Finalement, les deux cavaliers décidèrent de faire une pause sur un plateau dominant la campagne alentour; ils attachèrent leurs montures aux branches d'un grand arbre et se couchèrent dans l'herbe, fixant le ciel.
Au dessus d'eux, la lune artificielle autour de laquelle orbitait la flotte brillait d'une pale lueur, presque effacée par les rayons du soleil de Maridun.
Varig se rappela que dès le lendemain, ils remonteraient là-haut et quitteraient le système pour partir sur le front de la galaxie 4. Cette idée assombrit le bonheur paisible qu'il ressentait.
-On pourrait partir, lâcha-t-il. Ne pas rentrer.
Il sentit Red se tourner pour le regarder.
-Et où on irait? demanda-t-elle sans hostilité.
-Où tu voudra. C'est une grande planète; on vivrait quelque part avec nos chevaux. Loin de la guerre.
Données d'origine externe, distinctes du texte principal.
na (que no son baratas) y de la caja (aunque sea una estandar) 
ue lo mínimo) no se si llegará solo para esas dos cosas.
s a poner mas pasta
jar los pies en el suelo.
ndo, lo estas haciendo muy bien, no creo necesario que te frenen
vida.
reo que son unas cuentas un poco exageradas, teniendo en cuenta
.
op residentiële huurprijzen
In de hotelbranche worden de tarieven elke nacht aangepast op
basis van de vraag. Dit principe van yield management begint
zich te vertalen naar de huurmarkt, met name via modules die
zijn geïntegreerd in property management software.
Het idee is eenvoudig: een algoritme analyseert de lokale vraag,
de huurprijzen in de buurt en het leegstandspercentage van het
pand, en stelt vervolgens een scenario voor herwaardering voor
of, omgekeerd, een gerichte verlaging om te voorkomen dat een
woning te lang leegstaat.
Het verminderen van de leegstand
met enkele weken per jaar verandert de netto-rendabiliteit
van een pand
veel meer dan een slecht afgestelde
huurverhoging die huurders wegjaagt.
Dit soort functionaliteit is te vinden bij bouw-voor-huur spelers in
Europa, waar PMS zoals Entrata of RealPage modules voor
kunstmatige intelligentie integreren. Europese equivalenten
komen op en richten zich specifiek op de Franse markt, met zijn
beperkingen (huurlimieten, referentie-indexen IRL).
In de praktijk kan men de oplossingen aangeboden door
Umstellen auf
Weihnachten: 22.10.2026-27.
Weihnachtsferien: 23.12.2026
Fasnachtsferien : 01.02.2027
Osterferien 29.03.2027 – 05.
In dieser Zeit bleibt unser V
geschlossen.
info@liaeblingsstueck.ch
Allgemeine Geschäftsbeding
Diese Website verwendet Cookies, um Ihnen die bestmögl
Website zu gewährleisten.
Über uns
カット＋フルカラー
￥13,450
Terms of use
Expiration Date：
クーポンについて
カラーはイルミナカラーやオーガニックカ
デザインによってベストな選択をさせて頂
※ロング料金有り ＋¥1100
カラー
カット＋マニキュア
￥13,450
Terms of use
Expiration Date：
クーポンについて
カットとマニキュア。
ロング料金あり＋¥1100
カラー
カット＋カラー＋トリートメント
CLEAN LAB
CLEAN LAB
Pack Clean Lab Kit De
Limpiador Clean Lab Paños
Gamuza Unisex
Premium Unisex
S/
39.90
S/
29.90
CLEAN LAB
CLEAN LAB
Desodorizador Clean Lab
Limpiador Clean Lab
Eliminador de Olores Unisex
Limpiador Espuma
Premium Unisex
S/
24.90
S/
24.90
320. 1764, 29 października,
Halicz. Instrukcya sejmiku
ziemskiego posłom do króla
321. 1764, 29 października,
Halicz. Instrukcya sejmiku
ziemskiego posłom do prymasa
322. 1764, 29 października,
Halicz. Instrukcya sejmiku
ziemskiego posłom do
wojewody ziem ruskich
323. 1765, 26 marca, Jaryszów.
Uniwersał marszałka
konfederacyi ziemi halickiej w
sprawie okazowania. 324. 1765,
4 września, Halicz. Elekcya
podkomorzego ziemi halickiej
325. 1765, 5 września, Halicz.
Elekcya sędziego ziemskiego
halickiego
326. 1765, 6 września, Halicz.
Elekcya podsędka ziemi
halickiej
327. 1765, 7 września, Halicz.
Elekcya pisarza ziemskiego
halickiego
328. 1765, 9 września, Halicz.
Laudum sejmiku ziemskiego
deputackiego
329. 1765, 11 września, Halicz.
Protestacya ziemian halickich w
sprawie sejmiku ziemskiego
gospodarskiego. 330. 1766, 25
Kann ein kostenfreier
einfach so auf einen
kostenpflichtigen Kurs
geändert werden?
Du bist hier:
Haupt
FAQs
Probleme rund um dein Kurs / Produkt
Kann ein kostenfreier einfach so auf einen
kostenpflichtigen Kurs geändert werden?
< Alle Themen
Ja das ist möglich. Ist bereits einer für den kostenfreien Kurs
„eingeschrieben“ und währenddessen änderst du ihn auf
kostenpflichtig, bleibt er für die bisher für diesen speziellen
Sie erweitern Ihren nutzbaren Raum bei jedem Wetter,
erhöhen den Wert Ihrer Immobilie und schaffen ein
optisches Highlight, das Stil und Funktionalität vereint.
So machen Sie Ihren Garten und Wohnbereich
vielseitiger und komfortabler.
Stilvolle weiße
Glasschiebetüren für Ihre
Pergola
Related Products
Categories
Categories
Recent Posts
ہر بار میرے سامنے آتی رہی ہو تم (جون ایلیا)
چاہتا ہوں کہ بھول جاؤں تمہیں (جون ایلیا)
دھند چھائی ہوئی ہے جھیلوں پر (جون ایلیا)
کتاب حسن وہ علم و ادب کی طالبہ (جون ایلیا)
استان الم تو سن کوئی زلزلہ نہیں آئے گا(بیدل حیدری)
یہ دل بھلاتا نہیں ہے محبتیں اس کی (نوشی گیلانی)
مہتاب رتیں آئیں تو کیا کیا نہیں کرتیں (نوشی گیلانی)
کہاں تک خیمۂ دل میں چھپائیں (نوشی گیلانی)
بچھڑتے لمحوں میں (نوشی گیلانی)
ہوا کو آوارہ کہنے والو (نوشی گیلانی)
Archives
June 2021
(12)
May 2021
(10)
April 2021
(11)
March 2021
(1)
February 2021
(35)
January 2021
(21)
Loin de tout.
-Au bord de la mer. Dans une maison sur une plage, près de la foret...
La jeune femme posa doucement sa tête sur la poitrine de son compagnon, et il l'enlaça.
-Tu sais que ça n'a aucune chance d'arriver, pas vrai? demanda-t-elle doucement.
-Oui. Je sais.
Varig ferma les yeux. Les bruits paisibles de la campagne les entouraient comme un cocon.
-Parle moi de ta planète natale, réclama-t-il. Comment c'est là-bas?
-Aldessia? C'est une belle planète, lâcha rêveusement la jeune femme. Il y fait moins chaud qu'ici, il y a plus de plaines aussi. Et plus de vent. Je t'y emmènerai un jour.
-J'aimerais beaucoup.
Un bref silence s'installa.
-Je me souviens des immeubles, lâcha soudain Varig. Des tours d'acier qui montaient jusqu'au ciel, tellement haut qu'elles fermaient l'horizon dans toutes les direction. Enfin je n'étais qu'un gamin alors je suppose que tout me paraissait grand. Notre ciel était gris, l'air avait un gout de métal, mais c'était chez nous. Chez moi. La guerre a tout détruit.
Red ne dit rien, le laissant continuer. Varig parlait rarement de son passé, encore moins de son monde natal.
-C'est pour ça que je me bats. Pour protéger l'Empire de ces destructions, pour défendre...
Sa voix se brisa et il se tourna sur le côté pour faire face à sa compagne. Leurs deux visages se touchaient presque.
-La guerre m'a déjà trop pris. Tu es ce que j'ai de plus cher et je ne veux pas te perdre aussi. Si on...
-Ça ira, lui murmura-t-elle en lui caressant doucement la joue. Ça ira.
Elle mentait bien sûr. Ils étaient des soldats vétérans, ayant traversé des batailles toujours plus grandes, toujours plus violentes. Aucun des deux ne pouvait savoir ce que leur réservait l'avenir, ni s'ils survivraient à ce nouveau conflit. Ils connaissaient les risques.
Mais la jeune femme voulait rassurer son compagnon, et se rassurer elle-même.
-Ça ira, répéta-t-elle plus fermement tandis qu'ils se serraient l'un contre l'autre.